Mellon Grant puts African art at center of research and conservation project
July 18, 2016RICHMOND, VA — The Andrew W. Mellon Foundation has awarded the Virginia Museum of Fine Arts a $1.5 million grant that will support in-depth technical examination, conservation and art historical studies focused on the museum's stellar African art collection. This significant award will help launch VMFA's newly conceived center for advanced study in art conservation, designed to bring conservators and curators together with scientists, art scholars, and global experts for focused collaborative research.
"We are thrilled to have received this recognition from the Andrew W. Mellon Foundation," Chief Conservator and Senior Deputy Director for Collections Stephen Bonadies said. "This generous gift enables us to initiate an ambitious research program that will enhance scholarship and understanding of our world-class African Art collection and be the pilot for the new conservation center."
The African Art project will allow museum staff to concentrate on works where analysis can lead to well-informed conservation treatment, yield new knowledge through the combination of scientific and cultural examination, and help prepare complex works for display. The Mellon grant will make it possible for the museum to acquire scientific equipment designed to analyze the structure of complex assemblages, determine pigments, assess metal alloys, and identify organic materials employed in creating African works of art. Bonadies further elaborates, "We anticipate that the project will prove transformative for scholars in their understanding of the collection as well as for conservators in their knowledge of the technical and cultural aspects of the objects in our care."
Under guidance of Curator Richard Woodward, VMFA's African collection has grown to include some 1,200 works of art which span approximately 100 cultures throughout the continent. This funding enables museum staff to investigate the cultural and creative impulses that underlie African art and the techniques used in their fabrication. To further extend the impact of these studies and provide training opportunities to the field, the Mellon grant will support an advanced fellowship in art conservation as well as summer internships. The reinstallation of the African collection accompanied by a scholarly catalogue and a wide variety of programs will present the findings of the studies to the public.

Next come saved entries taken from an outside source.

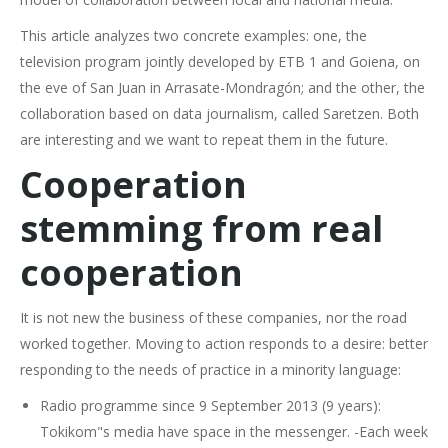
This article analyzes two concrete examples: one, the
television program jointly developed by ETB 1 and Goiena, on
the eve of San Juan in Arrasate-Mondragón; and the other, the
collaboration based on data journalism, called Saretzen. Both
are interesting and we want to repeat them in the future.
Cooperation
stemming from real
cooperation
It is not new the business of these companies, nor the road
worked together. Moving to action responds to a desire: better
responding to the needs of practice in a minority language:
Radio programme since 9 September 2013 (9 years):
Tokikom"s media have space in the messenger. -Each week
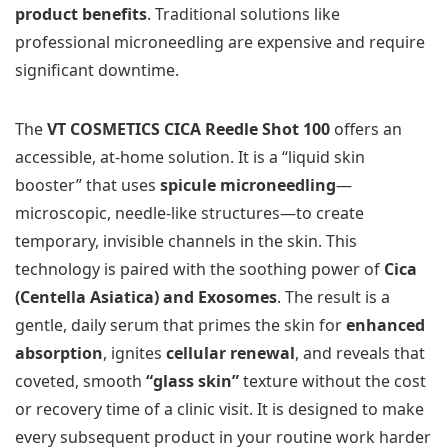
product benefits
. Traditional solutions like
professional microneedling are expensive and require
significant downtime.
The
VT COSMETICS CICA Reedle Shot 100
offers an
accessible, at-home solution. It is a “liquid skin
booster” that uses
spicule microneedling
—
microscopic, needle-like structures—to create
temporary, invisible channels in the skin. This
technology is paired with the soothing power of
Cica
(Centella Asiatica) and Exosomes
. The result is a
gentle, daily serum that primes the skin for
enhanced
absorption
, ignites
cellular renewal
, and reveals that
coveted, smooth
“glass skin”
texture without the cost
or recovery time of a clinic visit. It is designed to make
every subsequent product in your routine work harder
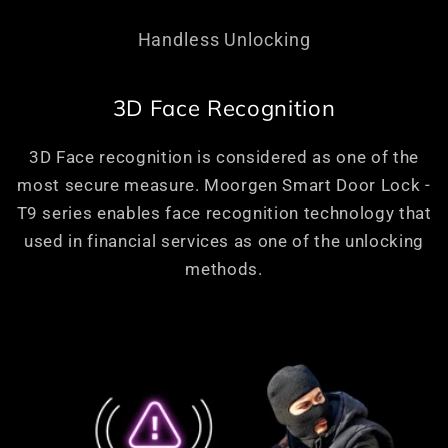
Handless Unlocking
3D Face Recognition
3D Face recognition is considered as one of the
most secure measure. Moorgen Smart Door Lock -
T9 series enables face recognition technology that
used in financial services as one of the unlocking
methods.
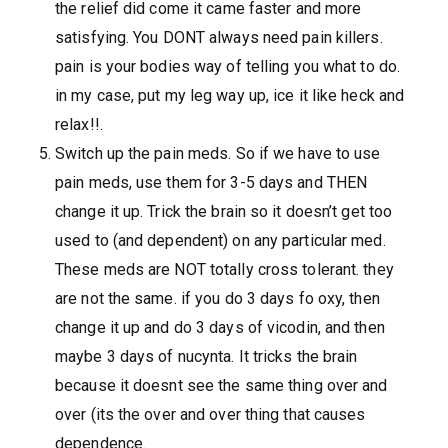
the relief did come it came faster and more
satisfying. You DONT always need pain killers.
pain is your bodies way of telling you what to do.
in my case, put my leg way up, ice it like heck and
relax!!.
Switch up the pain meds. So if we have to use
pain meds, use them for 3-5 days and THEN
change it up. Trick the brain so it doesn’t get too
used to (and dependent) on any particular med.
These meds are NOT totally cross tolerant. they
are not the same. if you do 3 days fo oxy, then
change it up and do 3 days of vicodin, and then
maybe 3 days of nucynta. It tricks the brain
because it doesnt see the same thing over and
over (its the over and over thing that causes
dependence.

"This major grant aligns with goals included in the Virginia Museum of Fine Arts' ambitious 2020 strategic plan, which places an emphasis on both African art and conservation," Director Alex Nyerges said. "We anticipate significant discoveries that will yield new scholarship and elevate our museum to be an essential destination for research." Adopted last year, VMFA's 2020 strategic plan outlines a five-year agenda to expand diversity among museum visitors by increasing awareness of the museum's renowned African and African-American Art collections through exhibitions, public programs, scholarly research and major acquisitions.